> _YOUR ASSIGNMENT_:
Could you please retype all of the records exactly, skipping any pictures?

> _EXERCISE DATA_:
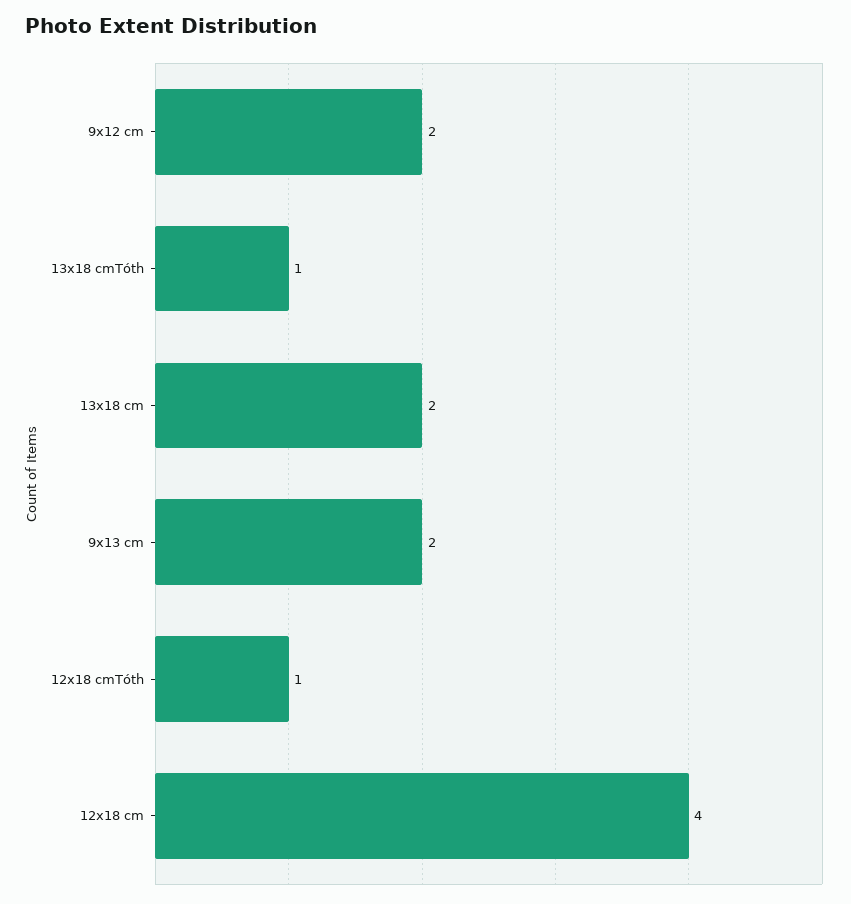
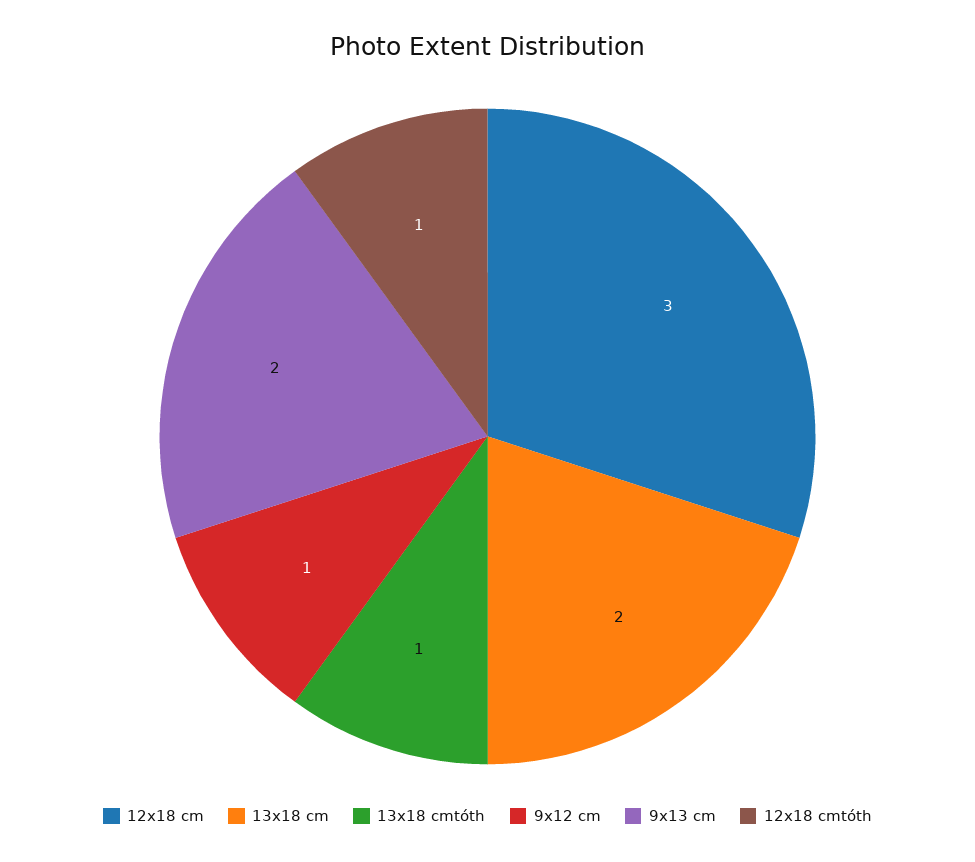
  {
-   "9x12 cm": 2,
+   "9x12 cm": 1,
    "13x18 cmTóth": 1,
    "13x18 cm": 2,
    "9x13 cm": 2,
    "12x18 cmTóth": 1,
-   "12x18 cm": 4
+   "12x18 cm": 3
  }

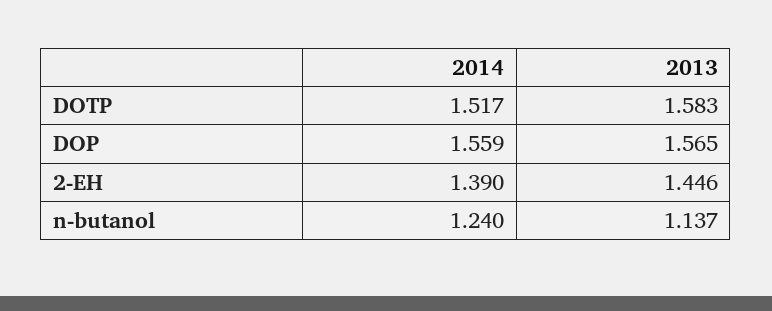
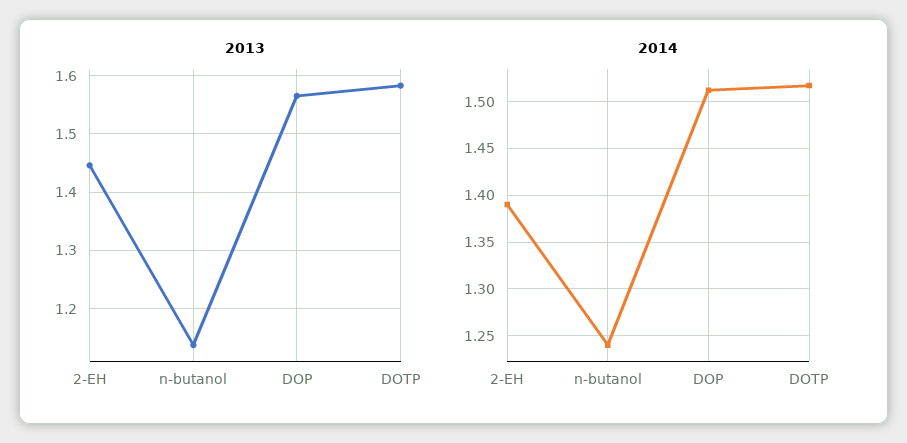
  {
    "2014": {
      "DOTP": 1.517,
-     "DOP": 1.559,
+     "DOP": 1.51,
      "2-EH": 1.39,
      "n-butanol": 1.24
    },
    "2013": {
      "DOTP": 1.583,
      "DOP": 1.565,
      "2-EH": 1.446,
      "n-butanol": 1.137
    }
  }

> _RESULT BELOW_:
  {
-   "9x12 cm": 2,
+   "9x12 cm": 1,
    "13x18 cmTóth": 1,
    "13x18 cm": 2,
    "9x13 cm": 2,
    "12x18 cmTóth": 1,
-   "12x18 cm": 4
+   "12x18 cm": 3
  }

  {
    "2014": {
      "DOTP": 1.517,
-     "DOP": 1.559,
+     "DOP": 1.51,
      "2-EH": 1.39,
      "n-butanol": 1.24
    },
    "2013": {
      "DOTP": 1.583,
      "DOP": 1.565,
      "2-EH": 1.446,
      "n-butanol": 1.137
    }
  }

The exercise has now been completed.